▶ **Exercise brief**:
Would you reproduce the data below exactly, please, leaving out its images?

▶ **Input material**:
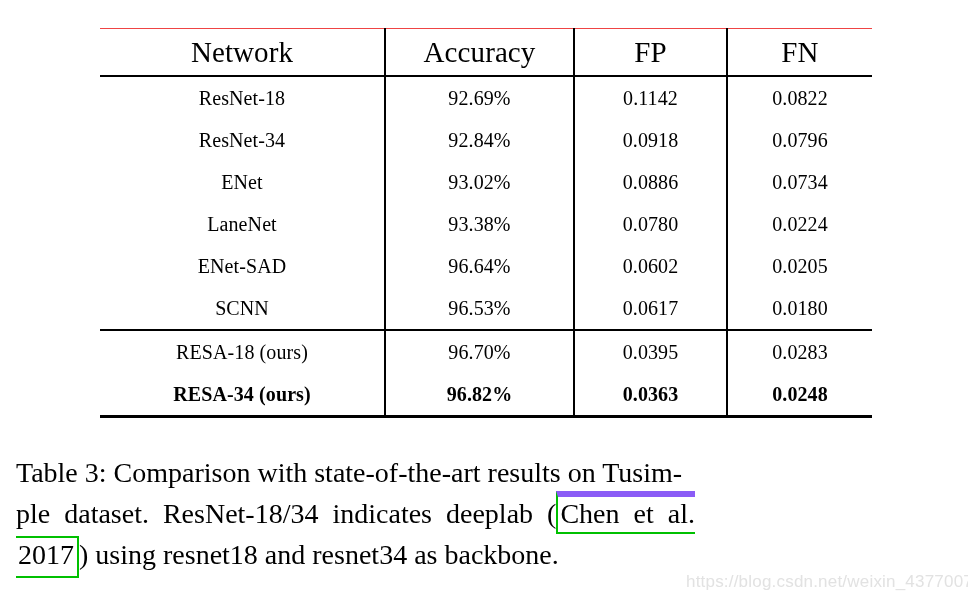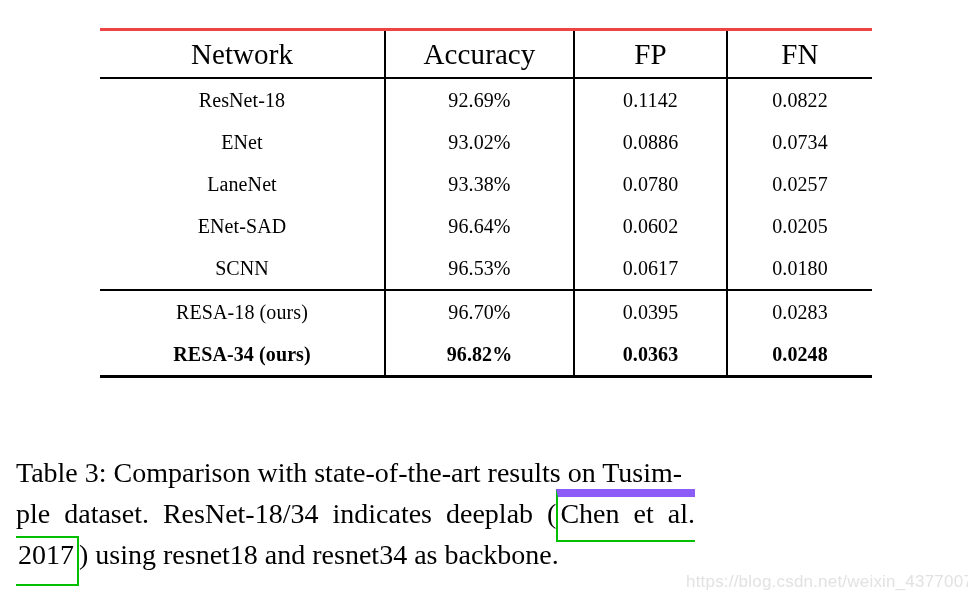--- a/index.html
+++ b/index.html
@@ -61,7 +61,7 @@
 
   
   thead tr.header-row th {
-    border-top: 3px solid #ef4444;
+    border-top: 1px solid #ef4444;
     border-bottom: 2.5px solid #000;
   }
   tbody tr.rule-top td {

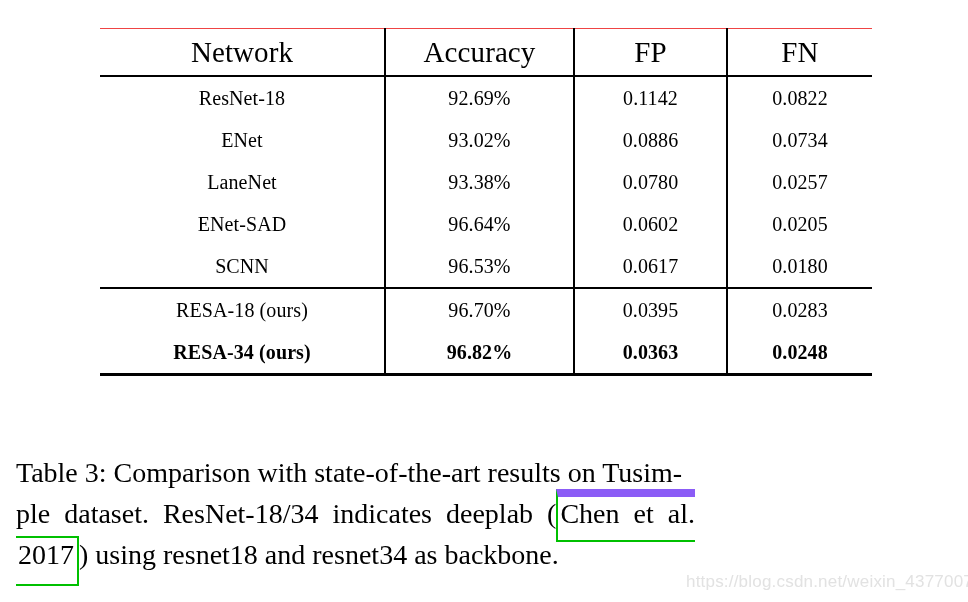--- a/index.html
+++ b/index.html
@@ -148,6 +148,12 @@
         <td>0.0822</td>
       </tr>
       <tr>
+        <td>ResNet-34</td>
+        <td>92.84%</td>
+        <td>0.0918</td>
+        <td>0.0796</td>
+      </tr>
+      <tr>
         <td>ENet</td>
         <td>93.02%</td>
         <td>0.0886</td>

▶ **Solution for this task**:
--- a/index.html
+++ b/index.html
@@ -61,7 +61,7 @@
 
   
   thead tr.header-row th {
-    border-top: 3px solid #ef4444;
+    border-top: 1px solid #ef4444;
     border-bottom: 2.5px solid #000;
   }
   tbody tr.rule-top td {

--- a/index.html
+++ b/index.html
@@ -148,6 +148,12 @@
         <td>0.0822</td>
       </tr>
       <tr>
+        <td>ResNet-34</td>
+        <td>92.84%</td>
+        <td>0.0918</td>
+        <td>0.0796</td>
+      </tr>
+      <tr>
         <td>ENet</td>
         <td>93.02%</td>
         <td>0.0886</td>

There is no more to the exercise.